>>>>> On Fri, 29 Jun 2001 12:29:06 +0700, 
>>>>> Robert Elz <[EMAIL PROTECTED]> said:

>   | Please forget about this topic.

> Done...   Apologies for sending lengthy comments on stuff that was
> old - I half thought I'd seen it before, but my memory just isn't that
> good...

No, that was my bad, I should've cited the related part only.  Anyway,
thanks for the kind reply.

>   | I don't think so.  I believe the protocol stack (normally the kernel)
>   | should prevent (at least) non-privileged users from sending invalid
>   | packets according to the protocol specification.
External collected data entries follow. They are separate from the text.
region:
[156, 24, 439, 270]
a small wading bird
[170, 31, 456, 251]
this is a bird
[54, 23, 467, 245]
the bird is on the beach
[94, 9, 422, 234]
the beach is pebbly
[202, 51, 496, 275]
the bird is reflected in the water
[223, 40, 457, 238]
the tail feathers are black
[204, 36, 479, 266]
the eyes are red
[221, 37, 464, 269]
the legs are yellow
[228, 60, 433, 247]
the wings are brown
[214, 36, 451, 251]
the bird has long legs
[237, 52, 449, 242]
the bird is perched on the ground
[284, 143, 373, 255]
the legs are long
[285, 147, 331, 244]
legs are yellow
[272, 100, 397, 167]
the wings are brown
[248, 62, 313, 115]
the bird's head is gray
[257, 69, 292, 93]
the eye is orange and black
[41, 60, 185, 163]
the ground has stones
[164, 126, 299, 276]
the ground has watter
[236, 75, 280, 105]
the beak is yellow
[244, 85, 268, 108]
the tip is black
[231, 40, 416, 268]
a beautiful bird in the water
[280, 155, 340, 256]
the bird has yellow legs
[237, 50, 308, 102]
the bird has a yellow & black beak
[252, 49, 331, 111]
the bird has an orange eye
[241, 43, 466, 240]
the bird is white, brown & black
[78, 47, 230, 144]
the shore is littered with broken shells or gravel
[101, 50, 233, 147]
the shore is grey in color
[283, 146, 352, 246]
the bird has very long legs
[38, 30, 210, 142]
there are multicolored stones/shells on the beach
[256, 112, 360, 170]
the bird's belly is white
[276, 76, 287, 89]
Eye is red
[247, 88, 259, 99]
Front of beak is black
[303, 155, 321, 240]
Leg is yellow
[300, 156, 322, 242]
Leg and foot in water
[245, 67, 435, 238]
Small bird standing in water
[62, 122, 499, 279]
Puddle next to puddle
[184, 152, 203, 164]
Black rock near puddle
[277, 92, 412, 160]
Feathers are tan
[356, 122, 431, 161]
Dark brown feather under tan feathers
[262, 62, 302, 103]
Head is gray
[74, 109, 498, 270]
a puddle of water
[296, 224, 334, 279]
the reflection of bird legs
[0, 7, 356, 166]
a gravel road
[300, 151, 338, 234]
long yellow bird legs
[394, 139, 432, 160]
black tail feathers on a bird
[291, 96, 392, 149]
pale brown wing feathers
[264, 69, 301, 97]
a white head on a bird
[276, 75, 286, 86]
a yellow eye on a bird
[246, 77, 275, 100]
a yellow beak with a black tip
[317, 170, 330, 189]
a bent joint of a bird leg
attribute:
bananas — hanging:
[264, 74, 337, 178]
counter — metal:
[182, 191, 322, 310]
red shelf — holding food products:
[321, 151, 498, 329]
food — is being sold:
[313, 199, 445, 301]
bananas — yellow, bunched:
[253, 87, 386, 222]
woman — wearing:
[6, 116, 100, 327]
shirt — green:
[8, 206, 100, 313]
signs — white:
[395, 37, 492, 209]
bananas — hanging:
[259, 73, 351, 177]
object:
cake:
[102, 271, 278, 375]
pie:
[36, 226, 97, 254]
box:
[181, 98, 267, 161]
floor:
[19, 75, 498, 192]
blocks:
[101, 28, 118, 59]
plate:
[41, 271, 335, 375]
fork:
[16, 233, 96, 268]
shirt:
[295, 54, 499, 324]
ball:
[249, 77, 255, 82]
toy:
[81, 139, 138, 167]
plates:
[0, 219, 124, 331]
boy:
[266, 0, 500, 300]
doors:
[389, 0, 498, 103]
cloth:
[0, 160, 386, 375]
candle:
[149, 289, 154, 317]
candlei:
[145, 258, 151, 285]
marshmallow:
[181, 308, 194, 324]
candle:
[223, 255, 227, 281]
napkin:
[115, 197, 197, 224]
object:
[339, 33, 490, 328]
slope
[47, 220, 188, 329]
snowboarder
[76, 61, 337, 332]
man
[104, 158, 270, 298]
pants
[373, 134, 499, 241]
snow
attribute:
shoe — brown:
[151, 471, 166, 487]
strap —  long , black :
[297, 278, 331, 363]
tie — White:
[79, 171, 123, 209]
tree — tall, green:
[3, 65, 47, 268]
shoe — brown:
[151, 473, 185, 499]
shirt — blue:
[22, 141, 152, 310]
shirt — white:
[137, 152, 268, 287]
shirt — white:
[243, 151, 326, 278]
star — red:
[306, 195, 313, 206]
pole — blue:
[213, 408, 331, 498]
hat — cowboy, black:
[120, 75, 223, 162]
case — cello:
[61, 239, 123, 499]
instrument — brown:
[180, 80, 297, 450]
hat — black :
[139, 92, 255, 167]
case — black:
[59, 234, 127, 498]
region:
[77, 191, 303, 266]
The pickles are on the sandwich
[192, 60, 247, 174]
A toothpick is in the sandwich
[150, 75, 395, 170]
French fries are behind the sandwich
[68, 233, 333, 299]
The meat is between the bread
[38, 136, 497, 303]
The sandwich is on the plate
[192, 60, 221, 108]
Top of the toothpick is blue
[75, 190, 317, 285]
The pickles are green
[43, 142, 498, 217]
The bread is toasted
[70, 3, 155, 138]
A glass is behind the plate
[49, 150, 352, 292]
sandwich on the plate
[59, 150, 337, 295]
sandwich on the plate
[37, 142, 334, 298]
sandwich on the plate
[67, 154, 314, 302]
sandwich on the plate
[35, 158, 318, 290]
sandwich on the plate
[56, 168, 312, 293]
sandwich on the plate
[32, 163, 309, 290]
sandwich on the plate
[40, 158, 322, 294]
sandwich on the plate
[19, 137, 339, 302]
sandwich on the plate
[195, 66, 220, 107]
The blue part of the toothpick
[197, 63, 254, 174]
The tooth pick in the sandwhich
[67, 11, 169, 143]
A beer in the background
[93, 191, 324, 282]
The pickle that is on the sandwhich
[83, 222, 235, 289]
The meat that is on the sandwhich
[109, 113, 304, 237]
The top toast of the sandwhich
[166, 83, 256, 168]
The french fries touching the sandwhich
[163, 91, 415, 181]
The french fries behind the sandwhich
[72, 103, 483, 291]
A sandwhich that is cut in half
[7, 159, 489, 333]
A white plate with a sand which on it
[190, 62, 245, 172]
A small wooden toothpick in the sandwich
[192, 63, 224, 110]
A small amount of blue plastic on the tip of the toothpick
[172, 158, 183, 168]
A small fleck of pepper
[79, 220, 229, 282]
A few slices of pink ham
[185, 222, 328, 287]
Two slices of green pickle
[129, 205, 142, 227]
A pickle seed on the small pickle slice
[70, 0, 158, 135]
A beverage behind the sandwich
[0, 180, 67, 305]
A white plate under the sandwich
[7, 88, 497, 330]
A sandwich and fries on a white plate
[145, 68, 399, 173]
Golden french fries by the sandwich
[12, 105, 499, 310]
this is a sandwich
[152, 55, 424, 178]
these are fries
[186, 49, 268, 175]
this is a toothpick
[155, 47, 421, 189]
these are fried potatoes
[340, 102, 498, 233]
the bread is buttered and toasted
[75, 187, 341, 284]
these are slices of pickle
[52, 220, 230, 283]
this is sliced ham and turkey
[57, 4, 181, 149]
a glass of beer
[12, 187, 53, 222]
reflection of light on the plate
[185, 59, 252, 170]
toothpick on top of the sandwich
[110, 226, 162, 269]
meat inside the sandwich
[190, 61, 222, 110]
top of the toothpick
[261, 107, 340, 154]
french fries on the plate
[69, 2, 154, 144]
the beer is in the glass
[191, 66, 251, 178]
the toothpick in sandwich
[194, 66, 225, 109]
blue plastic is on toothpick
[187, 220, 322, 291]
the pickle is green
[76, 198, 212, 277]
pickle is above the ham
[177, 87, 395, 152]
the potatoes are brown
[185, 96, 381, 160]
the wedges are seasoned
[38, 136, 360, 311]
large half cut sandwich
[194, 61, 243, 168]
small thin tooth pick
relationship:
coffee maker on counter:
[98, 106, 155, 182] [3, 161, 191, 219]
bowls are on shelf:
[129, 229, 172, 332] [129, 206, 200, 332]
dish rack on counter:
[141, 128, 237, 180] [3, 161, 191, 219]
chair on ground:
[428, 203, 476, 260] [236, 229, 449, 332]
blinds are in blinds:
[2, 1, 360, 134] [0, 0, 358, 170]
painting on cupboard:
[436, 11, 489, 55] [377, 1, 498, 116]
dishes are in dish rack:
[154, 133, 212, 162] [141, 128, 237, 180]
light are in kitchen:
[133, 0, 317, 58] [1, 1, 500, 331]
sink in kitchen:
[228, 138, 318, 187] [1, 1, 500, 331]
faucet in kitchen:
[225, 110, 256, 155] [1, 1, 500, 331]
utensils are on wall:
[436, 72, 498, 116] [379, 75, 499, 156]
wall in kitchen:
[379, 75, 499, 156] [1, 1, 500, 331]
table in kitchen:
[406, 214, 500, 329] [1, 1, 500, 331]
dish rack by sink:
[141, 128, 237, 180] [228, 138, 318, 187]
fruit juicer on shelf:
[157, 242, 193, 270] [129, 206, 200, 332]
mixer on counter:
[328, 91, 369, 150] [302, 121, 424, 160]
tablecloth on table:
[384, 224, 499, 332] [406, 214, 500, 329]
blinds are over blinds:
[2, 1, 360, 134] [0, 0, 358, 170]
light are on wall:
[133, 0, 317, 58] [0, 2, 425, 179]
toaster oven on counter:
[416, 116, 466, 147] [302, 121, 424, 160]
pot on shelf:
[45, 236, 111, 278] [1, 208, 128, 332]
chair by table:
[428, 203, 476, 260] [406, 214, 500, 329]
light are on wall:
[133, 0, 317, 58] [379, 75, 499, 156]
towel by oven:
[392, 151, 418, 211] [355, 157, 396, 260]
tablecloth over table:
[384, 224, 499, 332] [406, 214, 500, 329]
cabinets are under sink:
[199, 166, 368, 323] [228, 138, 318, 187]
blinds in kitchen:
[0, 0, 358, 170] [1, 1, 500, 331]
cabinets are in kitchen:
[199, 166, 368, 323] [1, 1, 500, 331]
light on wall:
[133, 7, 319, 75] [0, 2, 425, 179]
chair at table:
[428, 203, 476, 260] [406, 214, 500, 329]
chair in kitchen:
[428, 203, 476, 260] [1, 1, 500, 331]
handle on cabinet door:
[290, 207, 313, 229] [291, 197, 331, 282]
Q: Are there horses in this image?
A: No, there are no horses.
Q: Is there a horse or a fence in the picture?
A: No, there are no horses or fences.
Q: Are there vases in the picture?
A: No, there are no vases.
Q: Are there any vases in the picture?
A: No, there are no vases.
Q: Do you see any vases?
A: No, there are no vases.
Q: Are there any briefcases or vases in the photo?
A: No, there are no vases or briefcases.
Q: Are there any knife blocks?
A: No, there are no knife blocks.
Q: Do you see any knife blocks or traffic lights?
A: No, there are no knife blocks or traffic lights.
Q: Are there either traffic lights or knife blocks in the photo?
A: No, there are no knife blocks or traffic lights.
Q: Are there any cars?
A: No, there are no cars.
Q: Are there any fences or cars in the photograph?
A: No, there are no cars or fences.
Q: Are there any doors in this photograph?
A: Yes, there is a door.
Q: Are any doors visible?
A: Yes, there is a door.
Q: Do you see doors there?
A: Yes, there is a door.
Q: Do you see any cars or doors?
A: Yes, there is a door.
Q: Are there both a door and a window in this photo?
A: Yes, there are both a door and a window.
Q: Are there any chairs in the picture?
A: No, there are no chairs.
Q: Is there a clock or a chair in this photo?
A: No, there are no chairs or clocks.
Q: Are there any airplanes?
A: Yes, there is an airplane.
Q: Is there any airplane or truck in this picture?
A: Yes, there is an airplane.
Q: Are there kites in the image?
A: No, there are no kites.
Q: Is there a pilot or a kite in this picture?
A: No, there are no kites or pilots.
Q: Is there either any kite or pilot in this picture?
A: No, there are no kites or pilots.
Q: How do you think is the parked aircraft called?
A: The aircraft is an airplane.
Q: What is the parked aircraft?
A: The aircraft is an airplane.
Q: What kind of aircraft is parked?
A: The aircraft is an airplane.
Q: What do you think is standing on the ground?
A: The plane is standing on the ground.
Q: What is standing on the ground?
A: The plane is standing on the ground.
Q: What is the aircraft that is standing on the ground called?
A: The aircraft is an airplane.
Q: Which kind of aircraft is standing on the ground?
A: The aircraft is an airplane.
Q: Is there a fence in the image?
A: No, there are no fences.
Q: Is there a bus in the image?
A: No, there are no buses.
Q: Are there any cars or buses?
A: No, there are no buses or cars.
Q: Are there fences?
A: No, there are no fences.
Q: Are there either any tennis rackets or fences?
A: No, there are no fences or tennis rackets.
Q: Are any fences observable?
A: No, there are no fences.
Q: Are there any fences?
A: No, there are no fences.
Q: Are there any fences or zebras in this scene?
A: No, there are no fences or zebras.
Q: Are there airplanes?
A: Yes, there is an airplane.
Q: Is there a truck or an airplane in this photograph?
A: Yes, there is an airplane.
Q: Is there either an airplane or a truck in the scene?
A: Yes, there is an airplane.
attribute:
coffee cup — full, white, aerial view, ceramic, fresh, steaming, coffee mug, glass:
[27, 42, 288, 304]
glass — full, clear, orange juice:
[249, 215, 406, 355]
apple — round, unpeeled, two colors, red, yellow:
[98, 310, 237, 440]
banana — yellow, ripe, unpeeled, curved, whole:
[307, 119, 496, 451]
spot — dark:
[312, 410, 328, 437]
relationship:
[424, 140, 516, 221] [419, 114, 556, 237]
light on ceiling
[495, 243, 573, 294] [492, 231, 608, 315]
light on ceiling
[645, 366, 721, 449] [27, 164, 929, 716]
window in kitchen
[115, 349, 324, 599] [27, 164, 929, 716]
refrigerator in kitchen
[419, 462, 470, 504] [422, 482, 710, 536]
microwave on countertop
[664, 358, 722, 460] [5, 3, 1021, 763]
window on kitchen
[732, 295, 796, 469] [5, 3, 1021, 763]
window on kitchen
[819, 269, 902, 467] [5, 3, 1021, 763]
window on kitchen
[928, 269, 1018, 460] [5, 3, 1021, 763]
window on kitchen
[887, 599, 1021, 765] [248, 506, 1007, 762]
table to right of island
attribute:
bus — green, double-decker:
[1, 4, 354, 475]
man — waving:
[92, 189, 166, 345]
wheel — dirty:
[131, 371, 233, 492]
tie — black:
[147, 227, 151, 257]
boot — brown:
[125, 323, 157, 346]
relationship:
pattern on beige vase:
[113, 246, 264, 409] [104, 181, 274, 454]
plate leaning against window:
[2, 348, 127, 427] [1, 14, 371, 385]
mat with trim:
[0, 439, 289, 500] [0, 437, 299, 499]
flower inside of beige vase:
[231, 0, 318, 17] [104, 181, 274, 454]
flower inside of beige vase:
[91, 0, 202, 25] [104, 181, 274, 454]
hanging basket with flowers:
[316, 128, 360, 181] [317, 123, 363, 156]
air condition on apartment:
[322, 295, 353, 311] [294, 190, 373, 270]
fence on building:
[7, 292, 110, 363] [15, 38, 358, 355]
> Sure.   But that wasn't the point - the point is exactly what does get
> sent (if anything) when the user does something invalid.   I think it is
> OK to say that that is implementation defined.  No correct application will
> ever care.   That broken applications behave differently on different stacks
> should be a feature, not a bug - it helps identify them as broken sooner.

> I certainly wasn't suggesting that the stack should be creating invalid
> packets out of invalid user input, and sending that.

Hmm, I see.  So, "the API does not prohibit the bad behavior, but the
underlying kernel would (or might) prevent the bad packets from beiing
sent on the wire."  Right?  Then, I'm perhaps okay with it.

                                        JINMEI, Tatuya
                                        Communication Platform Lab.
                                        Corporate R&D Center, Toshiba Corp.